I have already forgotten how much of Book Two I had posted on the old site,and I didn't save the old site to go check, but realistically, only the first four chapters were ever even close to being ready to post.
So that means things slow down a little since everything after here needs serious editing if not serious deleting.
I know the best practice is to try to forge through, with maybe a proofing and editing of each chapter once it is done, and then go back and revise later, but, honestly, I backburnered this for so long that I have forgotten much of what I wrote. And since I have to touch it anyway….
Anyway, I need to get myself back up to speed on what happened before I can go telling it to other people.
Book Two is longer than Book One by a fair margin and will have quite a few short chapters. If I were getting paid by the word, these chapters would not tide me over well.

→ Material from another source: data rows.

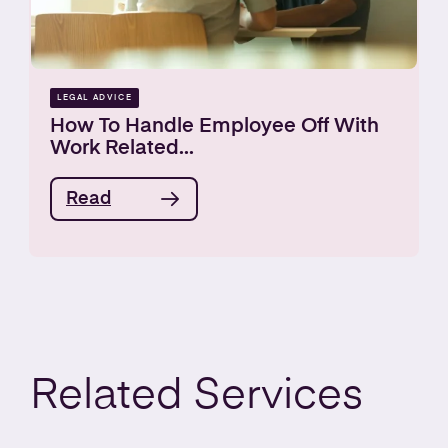
LEGAL ADVICE
How To Handle Employee Off With
Work Related...
Read
Related
Services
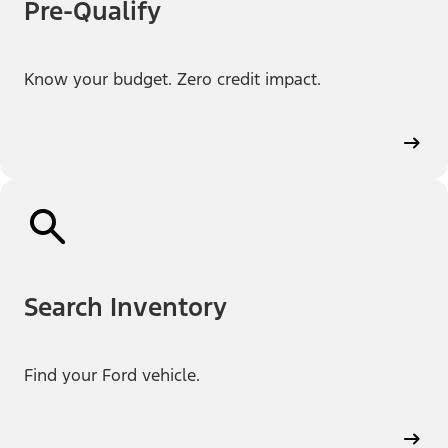
Pre-Qualify
Know your budget. Zero credit impact.
Search Inventory
Find your Ford vehicle.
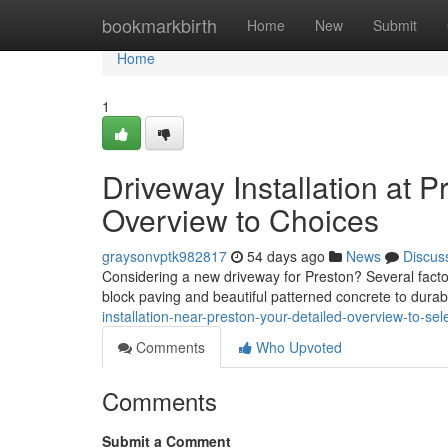
Home
bookmarkbirth
Home
New
Submit
Home
1
Driveway Installation at 
Overview to Choices
graysonvptk982817
54 days ago
News
Discus
Considering a new driveway for Preston? Several facto
block paving and beautiful patterned concrete to dura
installation-near-preston-your-detailed-overview-to-sel
Comments
Who Upvoted
Comments
Submit a Comment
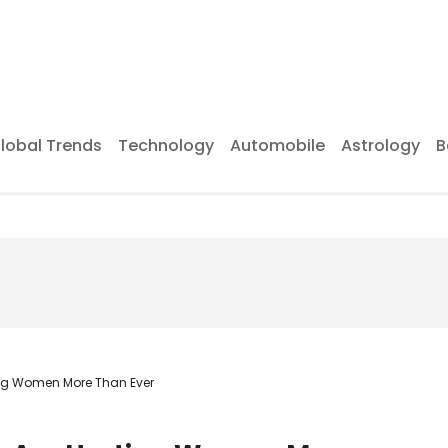
lobal Trends
Technology
Automobile
Astrology
B
ing Women More Than Ever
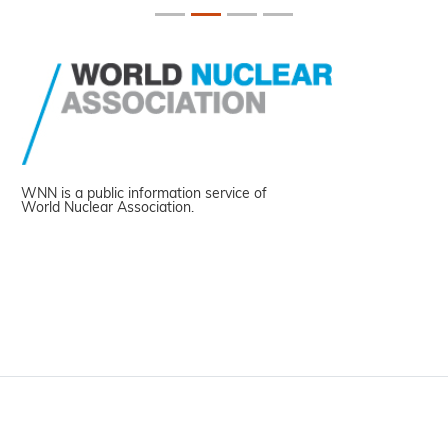
WNN is a public information service of
World Nuclear Association.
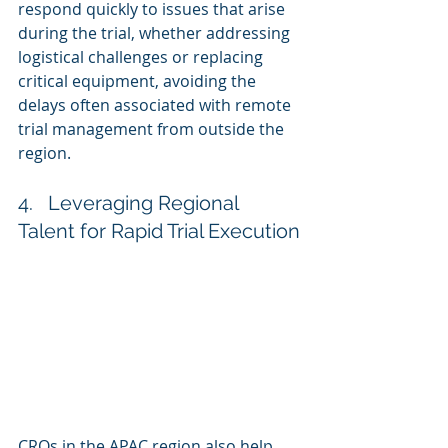
respond quickly to issues that arise 
during the trial, whether addressing 
logistical challenges or replacing 
critical equipment, avoiding the 
delays often associated with remote 
trial management from outside the 
region.
4.   Leveraging Regional 
Talent for Rapid Trial Execution
CROs in the APAC region also help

The books aren’t really meant to be volumes. Rather, each is the completion of a full thought, a breakpoint where the story shifts to a new focus. Book One, if anything, is a prologue that sets the stage for the story. The sort of thing that editors might suggest deleting: Finished writing your book? Good, now throw out the first chapter. But it doesn't really have anything superfluous and means I can skip exposition in Book Two.
I could also have done really long chapters with the current chapters as section breaks in thse chapters, but I don’t like really long chapters. I like frequent clearly defined breaks where I can put down my book to go get more tea or deal with the fact that I have really had too much tea already or something. Overly long chapters feel like the really big version of a run-on sentence, or at least the speech that goes on for half an hour after the speaker says, “and in conclusion, I would like to…,” for the third time.
Academic texts are supposed to be interminable (okay, maybe they aren't supposed to be, they just are), fiction should be engrossing and entertaining. Otherwise why read it?